Passage shown section start

Kevin McLeod

Personal information
- Full name: Kevin Andrew McLeod
- Date of birth: 12 September 1980 (age 45)
- Place of birth: Liverpool, England
- Position: Midfielder

Youth career
- 1996–2000: Everton Academy

Senior career*
- Years: Team / Apps / (Gls)
- 2000–2003: Everton / 5 / (0)
- 2003: → Queens Park Rangers (loan) / 8 / (2)
- 2003: → Queens Park Rangers (loan) / 1 / (0)
- 2003–2005: Queens Park Rangers / 58 / (4)
- 2005–2006: Swansea City / 45 / (7)
- 2006–2008: Colchester United / 52 / (7)
- 2008–2010: Brighton & Hove Albion / 26 / (0)
- 2010: Wycombe Wanderers / 11 / (0)
- 2010: Redbridge / 15 / (5)
- 2011: Braintree Town / 1 / (0)
- 2011: Thurrock / 1 / (0)
- Total:  / 227 / (25)

= Kevin McLeod (footballer, born 1980) =

English footballer

Kevin Andrew McLeod (born 12 September 1980) is an English former professional footballer who played as a left-sided midfielder.

Starting his career as an Everton trainee, by 2000 he made his way into first team contention. Unable to establish himself at the Premier League side he joined Queens Park Rangers in 2003, following two successful loan spells. After two seasons with QPR, he then spent a season with Swansea City. In 2006, he moved on to Colchester United, where he spent another two years before moving on again, this time to Brighton & Hove Albion. His time at Brighton was rather less successful than at his previous clubs, and he departed in 2010 for a brief spell at Wycombe Wanderers. As of September 2010 he was playing for Redbridge in the Ryman One North.

==Playing career==
McLeod is a product of the Everton Academy. He found his first-team opportunities limited, making only five League appearances for the club, all as a substitute in the 2000–01 season. These games were both fixtures with Ipswich Town and Chelsea, and a home win over Arsenal. Over the following two seasons he boasted just a cameo FA Cup appearance, and a League Cup start.

In January 2003 the club rejected an advance by Ronnie Moore's Rotherham United, as well as Preston North End. He subsequently joined Ian Holloway's Queens Park Rangers on loan March in 2003. He made eight league starts, scoring both goals in a 2–0 win over Luton Town on 12 April, before securing a place in the team for all three play-off games. The play-offs saw QPR conquer Oldham Athletic 2–1 on aggregate, before losing out 1–0 to Cardiff City at the Millennium Stadium thanks to an Andy Campbell extra time goal. He signed a new one-year deal with the Toffees in July 2003, despite interest from Scottish Premier League side Dundee United.

Passage shown section end

### Questions on the material
[A] In the article on Kevin McLeod, which team did he score both goals against in a 2–0 win on 12 April?
[B] Write the next part of the Kevin McLeod article, picking up after its final sentence.

Dataset extract section start

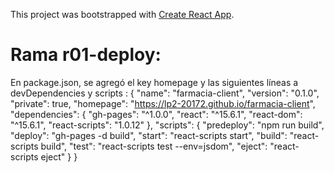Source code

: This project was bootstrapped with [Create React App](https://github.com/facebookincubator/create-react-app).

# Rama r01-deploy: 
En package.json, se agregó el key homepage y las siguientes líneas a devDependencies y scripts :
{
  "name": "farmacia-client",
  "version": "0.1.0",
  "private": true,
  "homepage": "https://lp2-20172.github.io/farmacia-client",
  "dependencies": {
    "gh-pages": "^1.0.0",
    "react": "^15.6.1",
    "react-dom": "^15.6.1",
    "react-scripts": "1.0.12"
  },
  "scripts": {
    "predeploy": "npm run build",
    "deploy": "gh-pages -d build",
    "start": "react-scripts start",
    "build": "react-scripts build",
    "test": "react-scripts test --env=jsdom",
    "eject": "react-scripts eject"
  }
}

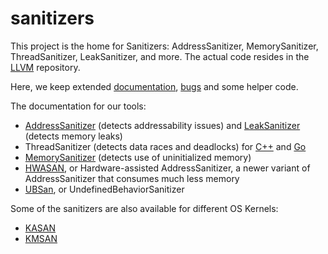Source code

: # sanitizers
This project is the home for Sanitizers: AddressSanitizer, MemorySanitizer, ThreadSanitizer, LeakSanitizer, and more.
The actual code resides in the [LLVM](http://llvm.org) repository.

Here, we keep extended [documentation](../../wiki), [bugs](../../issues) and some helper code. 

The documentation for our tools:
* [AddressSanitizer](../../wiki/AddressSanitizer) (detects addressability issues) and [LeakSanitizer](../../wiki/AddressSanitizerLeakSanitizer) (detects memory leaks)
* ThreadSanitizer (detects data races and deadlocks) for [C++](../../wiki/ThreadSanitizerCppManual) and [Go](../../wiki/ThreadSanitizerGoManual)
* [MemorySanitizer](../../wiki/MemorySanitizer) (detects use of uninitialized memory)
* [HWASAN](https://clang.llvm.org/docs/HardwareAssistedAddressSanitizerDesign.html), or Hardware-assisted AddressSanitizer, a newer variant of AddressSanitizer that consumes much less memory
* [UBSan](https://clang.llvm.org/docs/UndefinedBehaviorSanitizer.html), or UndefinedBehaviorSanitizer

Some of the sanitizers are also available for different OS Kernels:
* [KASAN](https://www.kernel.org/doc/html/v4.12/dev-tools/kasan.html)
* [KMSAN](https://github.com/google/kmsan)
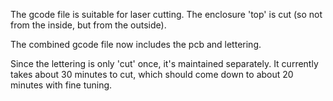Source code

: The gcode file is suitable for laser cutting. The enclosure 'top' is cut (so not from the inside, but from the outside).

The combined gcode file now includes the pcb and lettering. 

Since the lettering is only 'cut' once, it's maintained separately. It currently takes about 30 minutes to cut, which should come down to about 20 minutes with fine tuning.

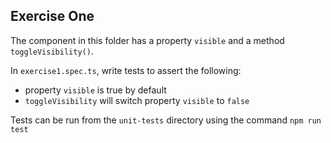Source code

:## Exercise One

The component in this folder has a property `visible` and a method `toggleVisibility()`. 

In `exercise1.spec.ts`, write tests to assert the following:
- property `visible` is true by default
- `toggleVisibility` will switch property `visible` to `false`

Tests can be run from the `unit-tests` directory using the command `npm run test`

Dataset extract section end

### Answers for the exercise
[A] Luton Town

[B]
He re-joined Rangers on loan at the start of the following season, and after one game the move was made permanent in August 2003 for a fee of up to £250,000 (based on appearances). He scored four times in 39 games that season, however he spent much of his time on the substitutes' bench.

The 2004–05 campaign continued in the same vein for McLeod, and he joined up with former Rangers assistant manager Kenny Jackett at Swansea City in February 2005 for an undisclosed fee. This came days after he rejected a £100,000 move to Chester City. He made eleven appearances for the League Two club and helped them to a third-place finish and automatic promotion achievement.

McLeod started the 2005–06 in tremendous fashion, scoring seven goals in the club's opening six fixtures. This spell included a brace in a 3–1 win over Barnsley and a hat-trick over Bristol City in his next game two weeks later, both played at the Liberty Stadium. This led to the club opening contract negotiations with the player as early as October. He quickly lost his shooting form however as he failed to find the net in the rest of the 29 games that campaign. In March 2006, McLeod was transfer-listed for a breach of club discipline (unacceptable drinking sessions) and Jackett urged him to leave Swansea. He earned a dramatic lifeline, however, after an injury crisis and slump in form necessitated his return to the team. This ended speculation of a move to Southend United. Sheffield Wednesday, Colchester, Doncaster Rovers, Peterborough United and Chester had also expressed interest in signing the player. His comeback seemed to be ended in late April after he fractured his ankle. The Swans made in into the play-off final, however McLeod again ended up at the losing side at the Millennium Stadium as Barnsley won 4–3 on penalties following a 2–2 draw. McLeod only played the second half of extra-time after replacing Andy Robinson. Despite a bitter loss to their Welsh rivals, McLeod had done well to even make it onto the pitch after recovering from his injury in such a short time.

He joined Championship club Colchester United at the end of August 2006 on a free transfer, with Swansea writing off the two extra years he had left on his contract. He played 25 times over all competitions in the 2006–07 season, scoring three goals.

The 2007–08 season saw him limited to thirty matches, and four goals. Two of these came in his final game for the club, in a 3–3 draw at Scunthorpe United on 4 May 2008. He was the first and last player to score for the club that season, as he had opened the scoring at Sheffield United on 11 August 2007. The season was a travesty for the club as they were relegated in last place, fifteen points from safety.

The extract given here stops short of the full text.